Two-dimensional ECGstudy in the field of annular mitral displacement (MAD) has been begun with enthusiasms as rapid and non-invasive methods for early diagnosis of ACS.10,14,15 The quantitative analysis of the MAD was compared with TMAD measurements and there were no significant differences in the displacement measurements.10 In a similar study, Zahid et al. used Doppler ECG in 167 patients with NSTEMI and found a correlation between MAD and LVEF.8 Additionally, MAD accurately identified patients with NSTEMI with coronary occlusion in this group of patients.

In the current study, we found that TMAD was reduced significantly in the walls of the related stenotic coronary artery.

Coronary angiography was performed in all patients and the significant relation between TMAD and ejection fraction was shown only in the subgroup of patients with LAD lesions and severe LV systolic dysfunction.

It was the first study detecting the decrease in TMAD in the LV walls, compatible with the coronary artery stenosis.

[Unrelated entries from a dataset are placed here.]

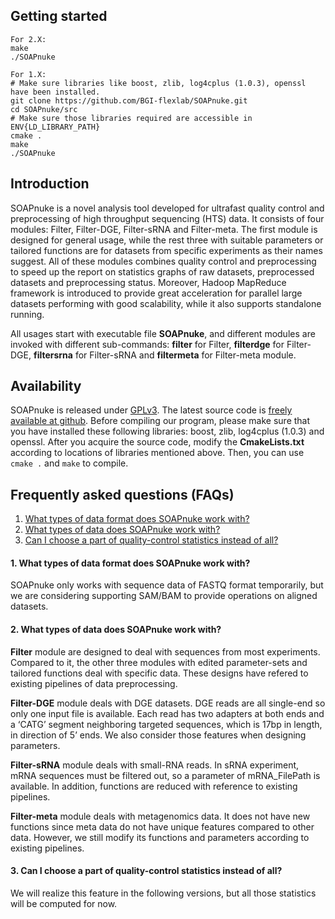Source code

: ## Getting started
	For 2.X:
	make
	./SOAPnuke

	For 1.X:
	# Make sure libraries like boost, zlib, log4cplus (1.0.3), openssl have been installed.
	git clone https://github.com/BGI-flexlab/SOAPnuke.git
	cd SOAPnuke/src
	# Make sure those libraries required are accessible in ENV{LD_LIBRARY_PATH}
	cmake .
	make
	./SOAPnuke
	
## Introduction

SOAPnuke is a novel analysis tool developed for ultrafast quality control and preprocessing of high throughput sequencing (HTS) data. It consists of four modules: Filter, Filter-DGE, Filter-sRNA and Filter-meta. The first module is designed for general usage, while the rest three with suitable parameters or tailored functions are for datasets from specific experiments as their names suggest. All of these modules combines quality control and preprocessing to speed up the report on statistics graphs of raw datasets, preprocessed datasets and preprocessing status. Moreover, Hadoop MapReduce framework is introduced to provide great acceleration for parallel large datasets performing with good scalability, while it also supports standalone running.

All usages start with executable file **SOAPnuke**, and different modules are invoked with different sub-commands: **filter** for Filter,
**filterdge** for Filter-DGE, **filtersrna** for Filter-sRNA and **filtermeta** for Filter-meta module.

## Availability

SOAPnuke is released under [GPLv3][1]. The latest source code is [freely
available at github][2]. Before compiling our program, please make sure that you have installed these following libraries: boost, zlib, log4cplus (1.0.3) and openssl. After you acquire the source code, modify the **CmakeLists.txt** according to locations of libraries mentioned above. Then, you can use `cmake .` and `make` to compile.

## Frequently asked questions (FAQs)

1. [What types of data format does SOAPnuke work with?](#dataf)
2. [What types of data does SOAPnuke work with?](#data)
3. [Can I choose a part of quality-control statistics instead of all?](#qcn)

#### <a name="dataf"></a>1. What types of data format does SOAPnuke work with?

SOAPnuke only works with sequence data of FASTQ format temporarily, but we are considering supporting SAM/BAM to provide operations on aligned datasets.

#### <a name="data"></a>2. What types of data does SOAPnuke work with?

**Filter** module are designed to deal with sequences from most experiments. Compared to it, the other three modules with edited parameter-sets and tailored functions deal with specific data. These designs have refered to existing pipelines of data preprocessing.

**Filter-DGE** module deals with DGE datasets. DGE reads are all single-end so only one input file is available. Each read has two adapters at both ends and a ‘CATG’ segment neighboring targeted sequences, which is 17bp in length, in direction of 5’ ends. We also consider those features when designing parameters.

**Filter-sRNA** module deals with small-RNA reads. In sRNA experiment, mRNA sequences must be filtered out, so a parameter of mRNA_FilePath is available. In addition, functions are reduced with reference to existing pipelines.

**Filter-meta** module deals with metagenomics data. It does not have new functions since meta data do not have unique features compared to other data. However, we still modify its functions and parameters according to existing pipelines.
 
#### <a name="qcn"></a>3. Can I choose a part of quality-control statistics instead of all?

We will realize this feature in the following versions, but all those statistics will be computed for now.
 




[1]: http://en.wikipedia.org/wiki/GNU_General_Public_License
[2]: https://github.com/BGI-flexlab/SOAPnuke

In a previous study by Zahid et al., TMAD was suggested to distinguish between coronary artery lesions, in those with and without infarction and even to define the infarct size and mortality.8

We also detected the differences in the TMAD data in different types of ACS (anterior, inferior, and lateral ST elevation myocardial infarction). Therefore, TMAD not only might be used in the diagnosis of coronary stenosis, but also for detecting the involved territory or probably culprit lesions. The latter needs to be aimed in further studies in which cases two or three vessels are included.

Conclusion

The parameters of TMAD accurately identified the culprit lesion. The parameters of TMAD might be used as a criterion for diagnosis of ACS. The parameters of TMAD may indicate poor LVEF. There are no significant differences in TMAD by gender of patients. Prospectively, the TMAD measurement by the ECG method could help us in early diagnosis of patients with ACS.